Joost W. M. Frenken

What is he best known for?

The fields of study he is best known for:

• Thermodynamics
• Oxygen
• Optics

Joost W. M. Frenken spends much of his time researching Scanning tunneling microscope, Nanotechnology, Catalysis, Surface and Condensed matter physics. The study incorporates disciplines such as Scanning probe microscopy, Reaction rate, Transition metal, Catalytic oxidation and Reaction mechanism in addition to Scanning tunneling microscope. His Nanotechnology research includes elements of Graphite, Composite material, Friction force and Cobalt.

His research investigates the connection between Catalysis and topics such as Reactivity that intersect with problems in Oxide.
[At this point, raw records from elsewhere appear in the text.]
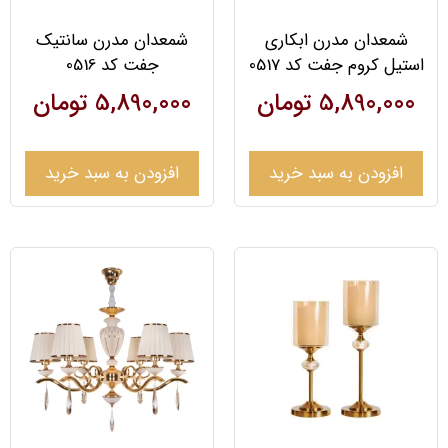
شمعدان مدرن ابکاری
شمعدان مدرن سانتیک
استیل کروم جفت کد 0517
جفت کد 0516
5,890,000
تومان
5,890,000
تومان
افزودن به سبد خرید
افزودن به سبد خرید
His work in Surface covers topics such as Melting point which are related to areas like Single crystal and Scattering. In his study, Surface diffusion is strongly linked to Chemical physics, which falls under the umbrella field of Palladium.

His most cited work include:

• Superlubricity of Graphite (802 citations)
• Observation of surface melting (517 citations)
• CO oxidation on Pt(110): scanning tunneling microscopy inside a high-pressure flow reactor. (377 citations)

What are the main themes of his work throughout his whole career to date?

His main research concerns Scanning tunneling microscope, Surface, Nanotechnology, Condensed matter physics and Catalysis. His Scanning tunneling microscope research integrates issues from Surface diffusion, Microscope, Scanning probe microscopy, Analytical chemistry and Vacancy defect. His Surface study combines topics from a wide range of disciplines, such as Scattering, Activation energy, Vicinal, Melting point and Crystal.

The Nanotechnology study combines topics in areas such as Graphite and Composite material. His studies in Graphite integrate themes in fields like Tungsten and Superlubricity. His Catalysis research includes themes of Oxide and Chemical engineering.

He most often published in these fields:

• Scanning tunneling microscope (27.48%)
• Surface (25.68%)
• Nanotechnology (18.92%)

What were the highlights of his more recent work (between 2011-2020)?

• Catalysis (16.67%)
• Chemical engineering (9.46%)
• Nanotechnology (18.92%)

In recent papers he was focusing on the following fields of study:

His scientific interests lie mostly in Catalysis, Chemical engineering, Nanotechnology, Scanning tunneling microscope and In situ. His Catalysis research incorporates themes from Characterization and High-resolution transmission electron microscopy. His work deals with themes such as Ultra-high vacuum and Oxide, which intersect with Chemical engineering.

His studies deal with areas such as Platinum, Metal and Palladium as well as Nanotechnology. Joost W. M. Frenken has included themes like Chemical physics, Scanning probe microscopy, Adsorption, Analytical chemistry and Vacancy defect in his Scanning tunneling microscope study. His Chemical physics research incorporates elements of Crystallography and Phase.

Between 2011 and 2020, his most popular works were:

• The Active Phase of Palladium during Methane Oxidation. (112 citations)
• Surface science under reaction conditions: CO oxidation on Pt and Pd model catalysts (74 citations)
• Superlubric to stick-slip sliding of incommensurate graphene flakes on graphite (55 citations)

In his most recent research, the most cited papers focused on:

• Thermodynamics
• Oxygen
• Optics

Nanotechnology, Catalysis, Scanning tunneling microscope, X-ray photoelectron spectroscopy and Chemical engineering are his primary areas of study. His Nanotechnology study incorporates themes from Heterogeneous catalysis and Palladium. His Catalysis research is multidisciplinary, incorporating perspectives in Metal and Chemical composition.

Joost W. M. Frenken has researched Scanning tunneling microscope in several fields, including Chemical physics, Crystallography, Chemical vapor deposition and Analytical chemistry. His biological study spans a wide range of topics, including Thin film and Resolution. His Chemical engineering research is multidisciplinary, incorporating elements of Carbon, Organic chemistry, Oxide and Carbon monoxide.